= Document extract =
Generating electricity from thin air may sound like science fiction, but a new technology based on nanowire-sprouting bacteria does just that—as long as there’s moisture in the air. A new study shows that when fashioned into a film, these wires—protein filaments that ferry electrons away from the bacteria—can produce enough power to light a light-emitting diode. The film works by simply absorbing humidity from the surrounding air. Though researchers aren’t sure exactly how these wires work, the tiny power plants pack a punch: Seventeen devices linked together can generate 10 volts, which is enough electricity to power a cellphone.
The new method should be considered a “milestone advance” says Guo Wanlin, a materials scientist at Nanjing University of Aeronautics and Astronautics who wasn’t involved with the work. Guo studies hydrovoltaics, a molecular approach to harvesting electricity from water.

= Data under study =
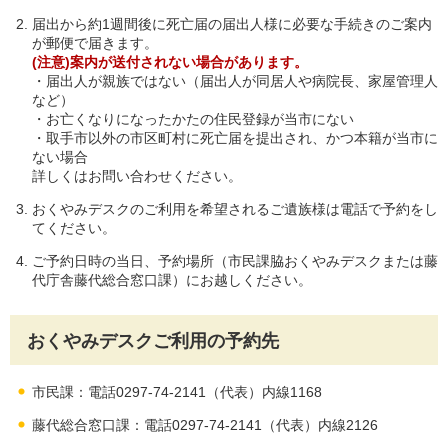
届出から約1週間後に死亡届の届出人様に必要な手続きのご案内
が郵便で届きます。
(注意)案内が送付されない場合があります。
・届出人が親族ではない（届出人が同居人や病院長、家屋管理人
など）
・お亡くなりになったかたの住民登録が当市にない
・取手市以外の市区町村に死亡届を提出され、かつ本籍が当市に
ない場合
詳しくはお問い合わせください。
おくやみデスクのご利用を希望されるご遺族様は電話で予約をし
てください。
ご予約日時の当日、予約場所（市民課脇おくやみデスクまたは藤
代庁舎藤代総合窓口課）にお越しください。
おくやみデスクご利用の予約先
市民課：電話0297-74-2141（代表）内線1168
藤代総合窓口課：電話0297-74-2141（代表）内線2126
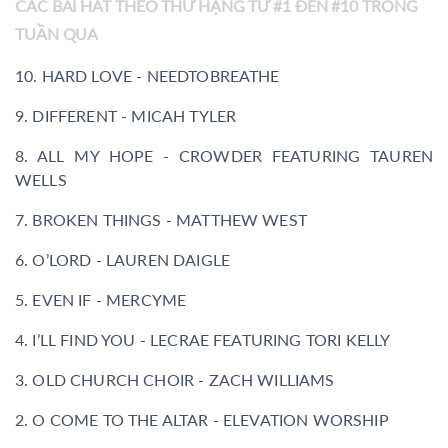
CÁC BÀI HÁT THEO THỨ HẠNG TỪ #1 ĐẾN #10 TRONG
TUẦN QUA
10. HARD LOVE - NEEDTOBREATHE
9. DIFFERENT - MICAH TYLER
8. ALL MY HOPE - CROWDER FEATURING TAUREN
WELLS
7. BROKEN THINGS - MATTHEW WEST
6. O’LORD - LAUREN DAIGLE
5. EVEN IF - MERCYME
4. I’LL FIND YOU - LECRAE FEATURING TORI KELLY
3. OLD CHURCH CHOIR - ZACH WILLIAMS
2. O COME TO THE ALTAR - ELEVATION WORSHIP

= Task list =
1. Could you return, word for word, the part of the article on bacterial nanowire power between "Generating electricity from" and "power a cellphone.", inclusive?
2. Can you take the article on bacterial nanowire power further, starting right after its final sentence?

= Response list =
1.
Generating electricity from thin air may sound like science fiction, but a new technology based on nanowire-sprouting bacteria does just that—as long as there’s moisture in the air. A new study shows that when fashioned into a film, these wires—protein filaments that ferry electrons away from the bacteria—can produce enough power to light a light-emitting diode. The film works by simply absorbing humidity from the surrounding air. Though researchers aren’t sure exactly how these wires work, the tiny power plants pack a punch: Seventeen devices linked together can generate 10 volts, which is enough electricity to power a cellphone.

2.
The way hydrovoltaic devices work is still a bit of a mystery. When water droplets interact with certain kinds of graphene or other materials, an electric charge is generated, and electrons move through the materials. Many questions remain about exactly how these devices generate electricity, however. “I think a deeper understanding … is needed,” says Dirk de Beer, a microbiologist developing microsensors at the Max Planck Institute for Marine Microbiology.
Researchers are also just starting to learn how electron-conducting bacteria function. More than 15 years ago, co-author Derek Lovley, a microbiologist at the University of Massachusetts (UMass), Amherst, and his colleagues discovered that a bacterium called Geobacter shuttles electrons from organic material to metal-based compounds, such as iron oxides. Since then, he and others have learned that many other bacteria make protein nanowires to transfer electrons to other bacteria or sediment in their environments. This transfer creates a small electrical current, which researchers have tried with mixed success to harness as clean energy.
But 2 years ago, UMass graduate student Liu Xiaomeng noticed that sometimes the isolated nanowires spontaneously generated current. At first, his adviser, UMass electrical engineer Yao Jun, was skeptical, but eventually, they discovered that when they sandwiched a thin film of the nanowires between two gold plates—which serve as electrodes—and left it sitting out, they could consistently get power for at least 20 hours (right). And the device could recharge itself. The trick was to have the top plate smaller than the bottom, leaving one side of the nanowire film exposed to humid air.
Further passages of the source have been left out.